### Consigne 1
Reproduisez à l'identique chacune des lignes de tous les enregistrements figurant plus bas.

### Texte à lire
──────

Trois pièces stars à réserver pour les Fêtes

Les pièces de théâtre à voir à Noel

© Une journée particulière - Simon Gosselin

Et si on profitait de quelques jours de congé à Paris pour s'offrir une belle soirée théâtre ?  Le trio gagnant de cette fin d’année : l’adaptation touchante d’un film légendaire, Une journée particulière mettant en scène Laetitia Casta et Roschdy Zem, la nouvelle lecture de Cyrano de Bergerac qui décoiffe la Comédie-Française avec Laurent Lafitte et Laurent Stocker, sans oublier le voyage en absurdie mitonné par Stéphane de Groodt qui signe avec Un léger doute sa première pièce.

──────

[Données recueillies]
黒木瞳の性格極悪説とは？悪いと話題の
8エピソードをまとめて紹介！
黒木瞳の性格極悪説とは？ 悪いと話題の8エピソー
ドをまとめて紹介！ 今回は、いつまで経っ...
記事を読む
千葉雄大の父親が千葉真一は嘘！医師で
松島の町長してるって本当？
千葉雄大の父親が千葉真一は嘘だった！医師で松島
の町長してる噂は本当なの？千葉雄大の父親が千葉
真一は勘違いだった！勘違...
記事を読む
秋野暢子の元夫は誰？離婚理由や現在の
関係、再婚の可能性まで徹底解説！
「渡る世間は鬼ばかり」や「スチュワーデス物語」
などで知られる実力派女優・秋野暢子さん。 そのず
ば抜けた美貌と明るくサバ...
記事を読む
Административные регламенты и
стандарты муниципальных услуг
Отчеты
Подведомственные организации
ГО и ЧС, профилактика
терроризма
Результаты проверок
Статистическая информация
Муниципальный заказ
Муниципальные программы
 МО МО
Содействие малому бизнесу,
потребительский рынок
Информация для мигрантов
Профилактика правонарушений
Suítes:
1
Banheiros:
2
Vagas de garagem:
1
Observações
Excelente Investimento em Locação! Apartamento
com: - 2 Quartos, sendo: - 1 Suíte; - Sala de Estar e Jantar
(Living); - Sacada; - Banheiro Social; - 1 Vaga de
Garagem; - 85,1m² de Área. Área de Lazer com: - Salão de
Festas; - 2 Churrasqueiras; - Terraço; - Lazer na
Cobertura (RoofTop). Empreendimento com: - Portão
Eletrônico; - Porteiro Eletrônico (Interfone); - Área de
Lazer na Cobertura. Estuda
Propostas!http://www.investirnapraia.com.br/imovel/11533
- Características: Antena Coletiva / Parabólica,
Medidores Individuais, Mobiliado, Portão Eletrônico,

──────

### Consigne 2
Renvoyez mot pour mot le passage de l'article sur les pièces de théâtre qui va de « Les pièces de » jusqu'à « sa première pièce. ».

### Réponse 1
黒木瞳の性格極悪説とは？悪いと話題の
8エピソードをまとめて紹介！
黒木瞳の性格極悪説とは？ 悪いと話題の8エピソー
ドをまとめて紹介！ 今回は、いつまで経っ...
記事を読む
千葉雄大の父親が千葉真一は嘘！医師で
松島の町長してるって本当？
千葉雄大の父親が千葉真一は嘘だった！医師で松島
の町長してる噂は本当なの？千葉雄大の父親が千葉
真一は勘違いだった！勘違...
記事を読む
秋野暢子の元夫は誰？離婚理由や現在の
関係、再婚の可能性まで徹底解説！
「渡る世間は鬼ばかり」や「スチュワーデス物語」
などで知られる実力派女優・秋野暢子さん。 そのず
ば抜けた美貌と明るくサバ...
記事を読む
Административные регламенты и
стандарты муниципальных услуг
Отчеты
Подведомственные организации
ГО и ЧС, профилактика
терроризма
Результаты проверок
Статистическая информация
Муниципальный заказ
Муниципальные программы
 МО МО
Содействие малому бизнесу,
потребительский рынок
Информация для мигрантов
Профилактика правонарушений
Suítes:
1
Banheiros:
2
Vagas de garagem:
1
Observações
Excelente Investimento em Locação! Apartamento
com: - 2 Quartos, sendo: - 1 Suíte; - Sala de Estar e Jantar
(Living); - Sacada; - Banheiro Social; - 1 Vaga de
Garagem; - 85,1m² de Área. Área de Lazer com: - Salão de
Festas; - 2 Churrasqueiras; - Terraço; - Lazer na
Cobertura (RoofTop). Empreendimento com: - Portão
Eletrônico; - Porteiro Eletrônico (Interfone); - Área de
Lazer na Cobertura. Estuda
Propostas!http://www.investirnapraia.com.br/imovel/11533
- Características: Antena Coletiva / Parabólica,
Medidores Individuais, Mobiliado, Portão Eletrônico,

### Réponse 2
Les pièces de théâtre à voir à Noel

© Une journée particulière - Simon Gosselin

Et si on profitait de quelques jours de congé à Paris pour s'offrir une belle soirée théâtre ?  Le trio gagnant de cette fin d’année : l’adaptation touchante d’un film légendaire, Une journée particulière mettant en scène Laetitia Casta et Roschdy Zem, la nouvelle lecture de Cyrano de Bergerac qui décoiffe la Comédie-Française avec Laurent Lafitte et Laurent Stocker, sans oublier le voyage en absurdie mitonné par Stéphane de Groodt qui signe avec Un léger doute sa première pièce.